(Written for the May issue of China Grooves)
As the sun rose on Wednesday April 14 the people in China started their day as if any other day, but tragically it was a day that would not end as simply as it began. An earthquake, rating a brutal 7.1 on the rector scale, tore its way through China’s largest areal province, Qinghai. Tales of death and destruction quickly spread throughout the nation and across the world. In the second major earthquake in as many years China’s rescue services were mobilized within hours and more than 10,000 uniformed troops had deployed. Their primary objective in the delicate hours that followed was to use every measure to locate and liberate quake survivors.
Even as workers plowed through rubble and debris, many using their bare hands, the death toll climbed higher, reaching over 2000 lives lost. Since that first day an upwards of 15,000 workers were on scene and more than 17,000 victims had been pulled from the wreckage. By the following Monday attention was turned from rescue to restore. In a speech designed to console and uplift, President Hu Jintao vowed to rebuild and reconstruct the devastated area; making the need to rebuild schools a primary focus. In a freshly constructed tent classroom for orphaned primary and middle school students President Hu stood at a chalk board and wrote his defining message “There will be new schools, there will be new homes!”

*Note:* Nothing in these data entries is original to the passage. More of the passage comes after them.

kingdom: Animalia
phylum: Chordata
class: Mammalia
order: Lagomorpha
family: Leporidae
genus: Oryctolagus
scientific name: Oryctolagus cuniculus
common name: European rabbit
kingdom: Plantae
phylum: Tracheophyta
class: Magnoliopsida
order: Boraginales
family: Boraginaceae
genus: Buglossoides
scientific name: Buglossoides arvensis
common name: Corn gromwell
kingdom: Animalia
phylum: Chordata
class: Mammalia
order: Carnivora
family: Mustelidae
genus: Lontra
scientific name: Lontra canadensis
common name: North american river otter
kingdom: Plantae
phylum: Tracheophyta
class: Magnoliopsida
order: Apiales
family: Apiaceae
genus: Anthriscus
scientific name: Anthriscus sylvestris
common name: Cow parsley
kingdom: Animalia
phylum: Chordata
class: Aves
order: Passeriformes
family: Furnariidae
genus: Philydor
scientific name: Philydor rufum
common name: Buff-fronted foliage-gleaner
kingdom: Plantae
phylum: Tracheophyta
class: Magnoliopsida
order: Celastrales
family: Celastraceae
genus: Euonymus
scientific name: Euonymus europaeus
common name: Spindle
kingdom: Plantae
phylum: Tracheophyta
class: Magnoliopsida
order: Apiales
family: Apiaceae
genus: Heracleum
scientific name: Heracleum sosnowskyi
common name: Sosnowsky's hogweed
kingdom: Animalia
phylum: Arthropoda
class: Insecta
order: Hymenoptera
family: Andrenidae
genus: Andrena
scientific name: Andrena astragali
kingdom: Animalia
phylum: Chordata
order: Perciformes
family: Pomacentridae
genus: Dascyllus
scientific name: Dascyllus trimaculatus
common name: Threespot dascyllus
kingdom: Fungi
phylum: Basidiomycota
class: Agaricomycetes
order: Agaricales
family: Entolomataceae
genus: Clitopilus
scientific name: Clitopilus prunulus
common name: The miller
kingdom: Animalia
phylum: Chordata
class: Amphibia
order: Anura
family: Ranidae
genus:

The lives of those who survived have been changed forever, and they must now begin the painstaking process of moving forward. But as these villagers look toward what their lives will be like in the aftermath of destruction, medical workers are grounded in the moment keeping a close eye a potentially fatal situation. The area surrounding the quake has become a breading ground for the pneumonic plague. The plague is passed to humans from marmots, a type of ground squirrel common in the area. Once the infection reaches humans it can become devastatingly viral as it is an airborne disease. With the widespread destruction it would be easy to come in contact with the animal, so rescue workers have been urgently warned and the condition is under the careful watch by the assembled health professionals.
Even with the supplies, rescue workers and volunteers the regions climate is working against all efforts. With temperatures near or below freezing the victims must battle frostbite as well as fight off potential infections. Millions of yuan has been donated to help relief efforts and the teams of uniformed support as well as civilian volunteers will add the defining touches that keep the devastation from spiraling even further out of control.
While the medical teams and government officials work to help restore health and safety to the region, another type of uniformed support has made its way into the reconnaissance mission. Throngs of Tibetan monks have migrated from the surrounding areas not only to pray and present salvage to those living but to help shoulder the burden that has befallen the area. 1200 monks from a nearby Sichuan school have no income but paid 500 yuan each out of their pockets to volunteer. They are performing traditional burial rites twice a day in order to help the families of the victims find solace in their suffering. In a striking scene the maroon robed monks sat on the remnants of a playground, singing sutra prayers for earthquake victims. Their mournful voices mixed with the sounds of the children reciting their first lessons in their makeshift classrooms are a chorus that echoes the struggle of a region. It is the soundtrack of sadness and initial destruction but the ultimate hope of renaissance and rebirth as this prosperous country once again must mend a bruised and broken community.